Heroin is one of the most dangerous and addictive drugs that a person can use. Being addicted to heroin is in many ways a life threatening disease, and use of this potentially lethal drug has been rising dramatically over the last several years. Though heroin addiction continues to be an epidemic that plagues millions, there is still much that people do not know about this drug. Here are ten facts about heroin and heroin abuse that you may not have known.
- Heroin Addiction May Strike Anyone The notion that there is such a thing as a "typical" heroin addict is incorrect and potentially harmful. Like all kinds of addictions, it is possible for a person of any age, gender, and socioeconomic background to become addicted to heroin.
- Heroin is a Derivative of Morphine Heroin is an opiate, which means that it is part of a classification of drugs that are derived from the poppy plant. Other opiates in the same family as heroin include drugs like prescription painkillers oxycontin.

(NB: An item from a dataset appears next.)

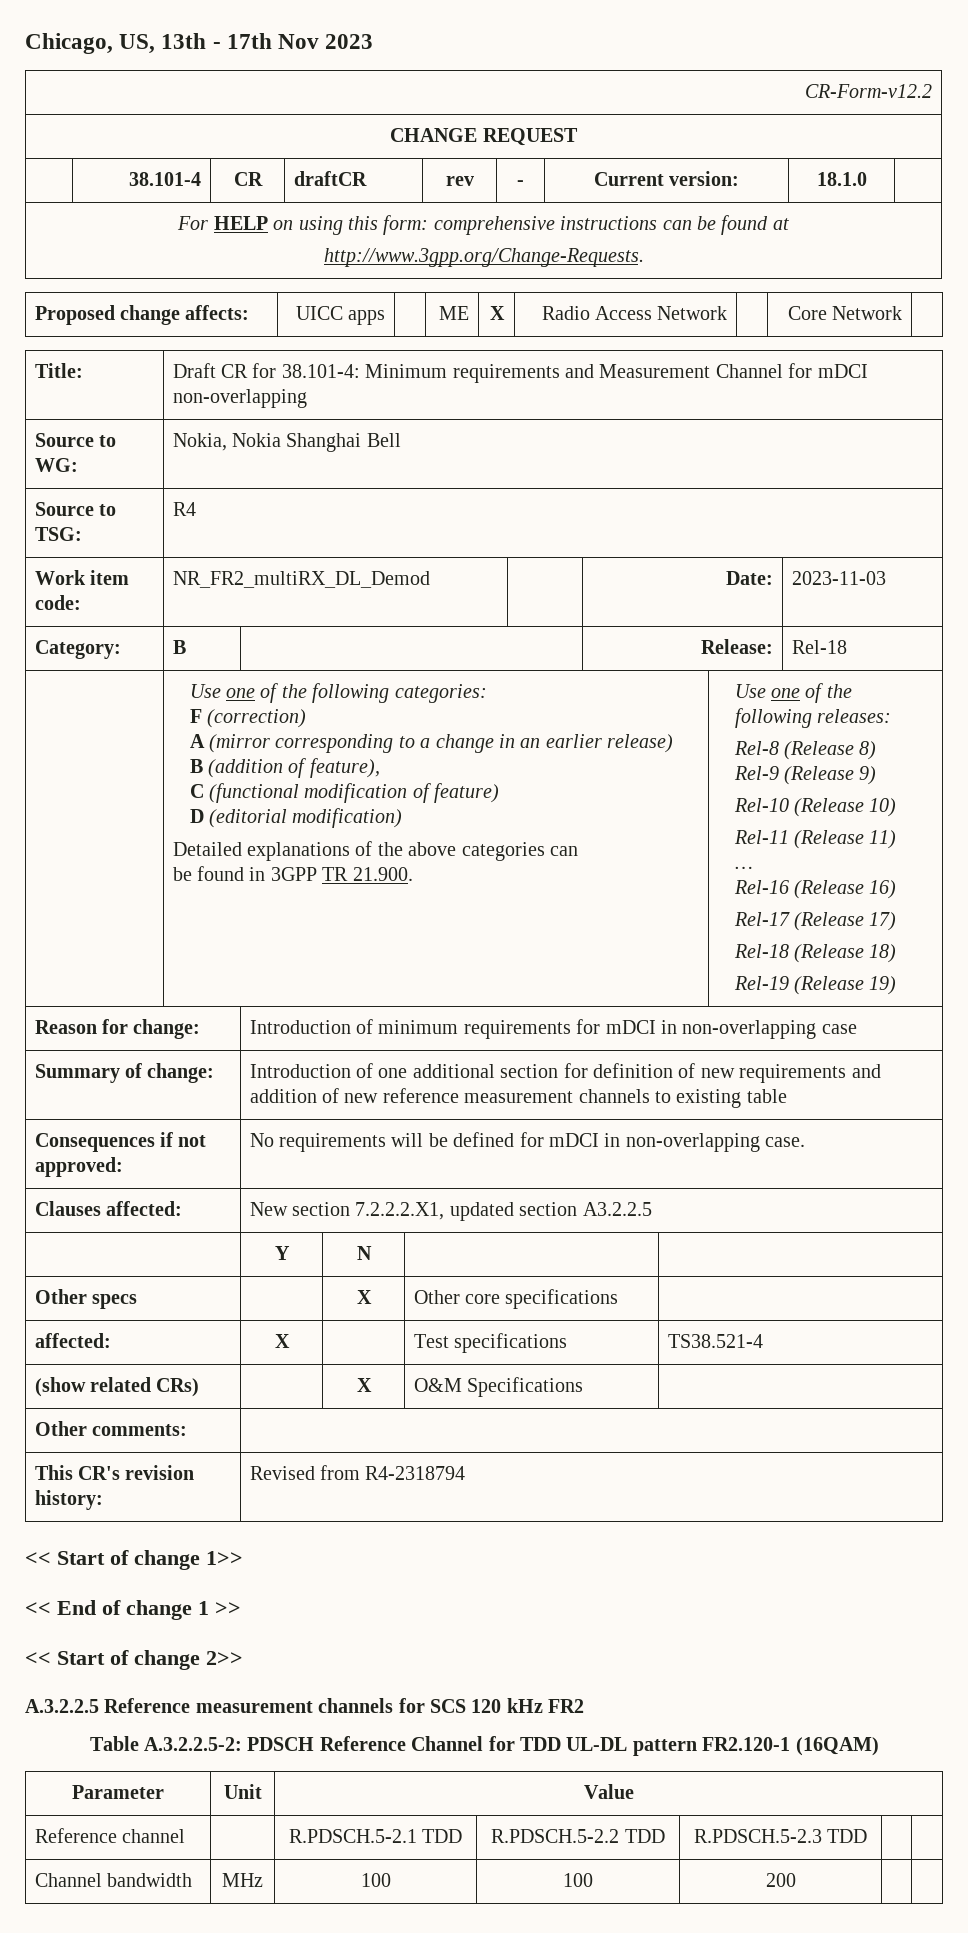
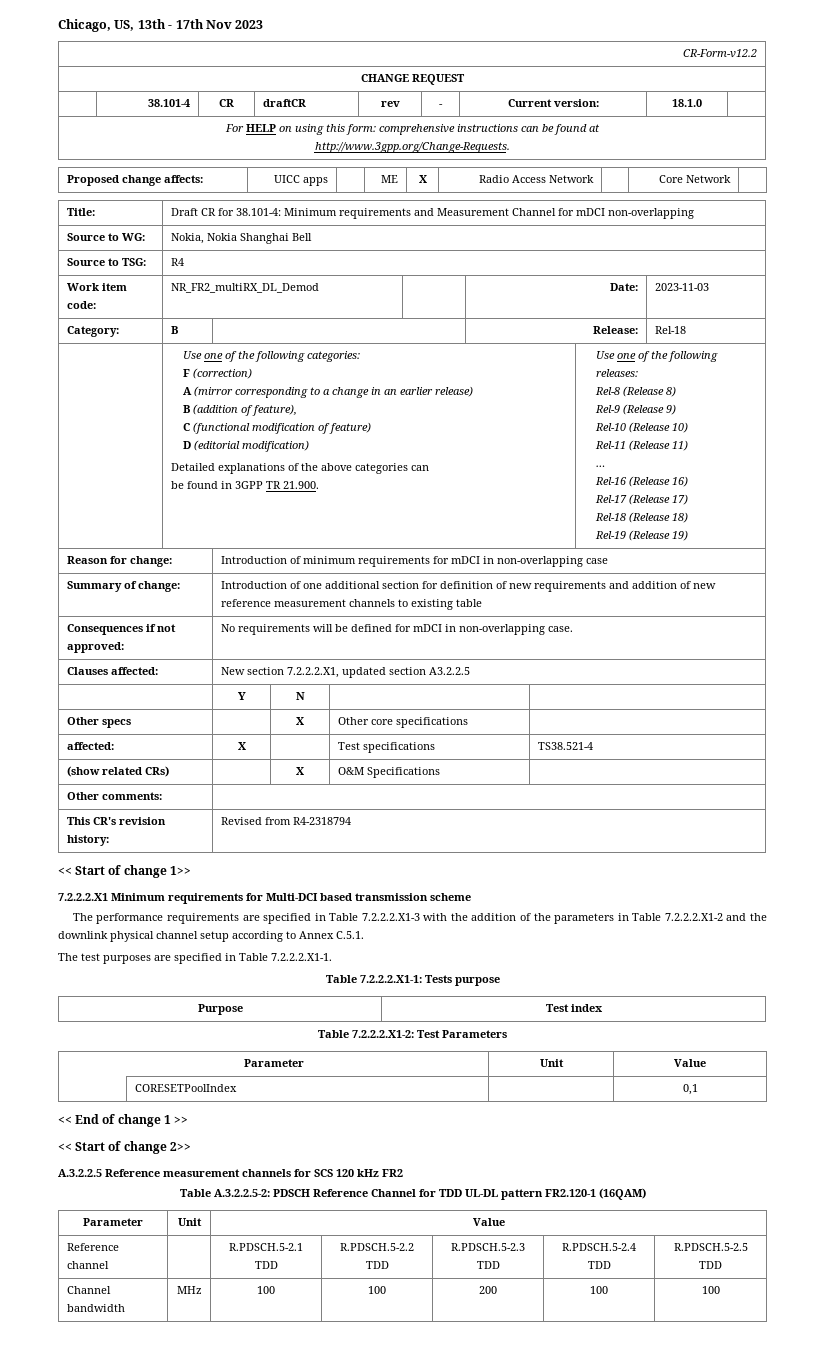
(243, 1558) none -> [58,893,471,904] [72,913,767,924] [58,931,364,942] [58,953,332,964] [325,975,500,986] [197,1004,243,1015] [545,1004,603,1012] [318,1030,507,1038] [243,1059,304,1067] [539,1059,564,1067] [674,1059,706,1067] [134,1084,237,1092] [682,1084,698,1095] // 7.2.2.2.X1 Minimum requirements for Multi-DCI based transmission scheme // The performance requirements are specified in Table 7.2.2.2.X1-3 with the addition of the parameters in Table 7.2.2.2.X1-2 and the downlink physical channel setup according to Annex C.5.1. // The test purposes are specified in Table 7.2.2.2.X1-1. // Table 7.2.2.2.X1-1: Tests purpose // Purpose | Test index // Table 7.2.2.2.X1-2: Test Parameters // Parameter | Unit | Value // | CORESETPoolIndex | | 0,1
(868, 1836) | -> [562,1243,636,1251] [587,1261,611,1269] [673,1243,748,1251] [699,1261,722,1269] R.PDSCH.5-2.4 TDD | R.PDSCH.5-2.5 TDD
(796, 1880) | -> [590,1286,608,1294] [701,1286,720,1294] 100 | 100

- There is No Safe Way to Ingest Heroin Heroin can be ingested into the body in a number of different ways. It may be smoked, snorted, or ingested, and all three methods send the drug to the brain at a very rapid rate. Some people may mistakenly believe that one form of ingesting the drug is less harmful than others, but this is not the case. All forms of ingesting heroin can be equally addictive and may put a person at a severe risk for overdose.
- Overdosing is Not the Only Danger Presented By Heroin Overdosing is certainly a major danger presented by heroin use, but it is not the only serious health problem that may occur as part of heroin addiction. Heroin users may be prone to HIV infection, as well as infection of the heart, lungs, and liver. Users who inject the drug may risk collapsed veins.
- Withdrawal From Heroin Can Occur After Just One Use Heroin is such a strong and addictive drug that a person who uses it may find themselves going through withdrawals as early as the first use. Heroin withdrawal is often very severe and uncomfortable. A person going through heroin withdrawal may experience nausea, cold flashes, aches, vomiting, and insomnia. It is generally recommended that when an addict is ready to stop using they do so with the support of a professional team. Withdrawal symptoms may last as long as a full week after the last time of use.
- Heroin Was Originally Used as a Painkiller Much like the opiates that are commonly prescribed today for pain, heroin was originally manufactured as a remedy for severe pain as well as a means of easing morphine addiction. Heroin was introduced to users in 1898 by the Bayer pharmaceutical company.
- Heroin Use and Addiction is Currently Rampant The current statistics on heroin use are anything but hopeful. As many as 9.2 million people in the world currently take heroin itself and another 9 million are addicted to opiates. State and local governments across the United States are working to find ways of reducing instances of addiction as well as means of reducing the number of deaths among those who are already addicted to the drug.
Heroin In It's Pure Form Is White The heroin that is sold on the black market is generally cut with another substance, which also may be quite dangerous. Street heroin can take a number of different forms and may appear as black, grey, or brown. Batches of heroin are very inconsistent, which is a fact that leads to many deaths by overdose.